## TEXTO DE ESTUDIO
****************
Reseña: Bajo el hielo, de Bernard Minier

Cuentan que es el debut de Bernard Minier como novelista…, pues menudo debut.

Estamos ante una estupendísima historia construida de forma minuciosa y con cierta precisión técnica. Además, la atmósfera creada, el frío, el ambiente extremo es aún más gélido si cabe con ese entorno nevado como es el paisaje pirenaico donde se desarrolla.

Me ha hecho pensar mucho en la novela nórdica muy en boga y cómo esa cuestión de pueblecito aislado y vastos parajes casi olvidados, pueden ser un buen marco para trama de intriga bien documentada.
****************
(Entradas de datos)

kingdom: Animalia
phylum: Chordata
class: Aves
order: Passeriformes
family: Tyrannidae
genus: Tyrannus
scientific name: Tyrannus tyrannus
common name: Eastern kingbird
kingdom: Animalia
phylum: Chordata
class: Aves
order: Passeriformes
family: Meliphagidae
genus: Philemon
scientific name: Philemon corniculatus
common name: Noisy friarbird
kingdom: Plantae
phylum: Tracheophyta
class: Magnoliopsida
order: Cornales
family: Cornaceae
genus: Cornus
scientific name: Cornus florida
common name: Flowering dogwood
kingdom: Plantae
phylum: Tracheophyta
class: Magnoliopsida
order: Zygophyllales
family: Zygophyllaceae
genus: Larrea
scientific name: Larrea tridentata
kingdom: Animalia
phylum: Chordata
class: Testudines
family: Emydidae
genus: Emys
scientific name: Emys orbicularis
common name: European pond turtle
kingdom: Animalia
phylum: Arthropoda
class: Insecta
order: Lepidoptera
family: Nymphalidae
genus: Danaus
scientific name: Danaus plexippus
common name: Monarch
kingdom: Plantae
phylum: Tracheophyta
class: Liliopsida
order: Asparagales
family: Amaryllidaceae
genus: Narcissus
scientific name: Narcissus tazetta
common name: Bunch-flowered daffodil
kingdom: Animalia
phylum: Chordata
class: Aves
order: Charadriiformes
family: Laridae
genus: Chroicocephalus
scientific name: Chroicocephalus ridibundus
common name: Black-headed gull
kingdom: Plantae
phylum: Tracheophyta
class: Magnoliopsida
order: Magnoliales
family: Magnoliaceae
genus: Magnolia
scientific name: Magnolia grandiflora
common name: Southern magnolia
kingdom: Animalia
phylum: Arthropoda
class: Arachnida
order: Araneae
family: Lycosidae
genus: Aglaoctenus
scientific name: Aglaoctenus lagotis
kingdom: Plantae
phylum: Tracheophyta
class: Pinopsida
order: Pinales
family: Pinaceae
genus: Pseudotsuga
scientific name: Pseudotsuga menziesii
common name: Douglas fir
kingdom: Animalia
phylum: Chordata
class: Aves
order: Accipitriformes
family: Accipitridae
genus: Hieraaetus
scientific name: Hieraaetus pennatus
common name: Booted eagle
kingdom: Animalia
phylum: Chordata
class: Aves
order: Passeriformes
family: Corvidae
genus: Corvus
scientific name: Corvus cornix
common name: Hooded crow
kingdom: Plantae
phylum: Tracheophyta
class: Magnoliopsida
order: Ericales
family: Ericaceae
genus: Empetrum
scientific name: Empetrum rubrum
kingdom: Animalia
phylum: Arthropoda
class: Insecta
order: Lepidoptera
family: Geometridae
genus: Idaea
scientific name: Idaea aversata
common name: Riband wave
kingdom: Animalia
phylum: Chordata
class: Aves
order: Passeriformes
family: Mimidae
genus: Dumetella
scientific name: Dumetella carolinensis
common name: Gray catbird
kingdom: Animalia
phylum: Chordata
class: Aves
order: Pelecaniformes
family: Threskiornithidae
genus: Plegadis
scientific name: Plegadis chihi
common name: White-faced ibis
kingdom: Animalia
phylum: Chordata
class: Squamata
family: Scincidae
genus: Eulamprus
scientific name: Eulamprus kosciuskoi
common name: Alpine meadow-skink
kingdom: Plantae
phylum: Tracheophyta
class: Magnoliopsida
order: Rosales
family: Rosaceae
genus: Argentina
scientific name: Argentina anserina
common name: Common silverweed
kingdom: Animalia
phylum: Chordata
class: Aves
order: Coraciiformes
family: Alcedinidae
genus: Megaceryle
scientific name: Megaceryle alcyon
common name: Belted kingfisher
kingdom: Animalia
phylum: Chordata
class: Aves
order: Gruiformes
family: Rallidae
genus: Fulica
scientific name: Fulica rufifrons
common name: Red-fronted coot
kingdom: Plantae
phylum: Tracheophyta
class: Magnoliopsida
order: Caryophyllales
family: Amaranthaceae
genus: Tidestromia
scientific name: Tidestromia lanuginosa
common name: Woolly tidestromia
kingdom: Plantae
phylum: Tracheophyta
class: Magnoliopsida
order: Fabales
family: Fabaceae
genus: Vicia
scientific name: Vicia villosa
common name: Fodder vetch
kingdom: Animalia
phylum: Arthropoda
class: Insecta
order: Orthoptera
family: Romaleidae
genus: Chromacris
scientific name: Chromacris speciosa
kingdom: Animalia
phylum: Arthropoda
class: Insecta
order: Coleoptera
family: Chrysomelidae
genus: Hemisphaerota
****************
## TAREA A REALIZAR
Copia de forma literal el fragmento de la reseña de Bajo el hielo que empieza en "Me ha hecho" y termina en "intriga bien documentada.".

## ESPACIO DE RESPUESTA
Me ha hecho pensar mucho en la novela nórdica muy en boga y cómo esa cuestión de pueblecito aislado y vastos parajes casi olvidados, pueden ser un buen marco para trama de intriga bien documentada.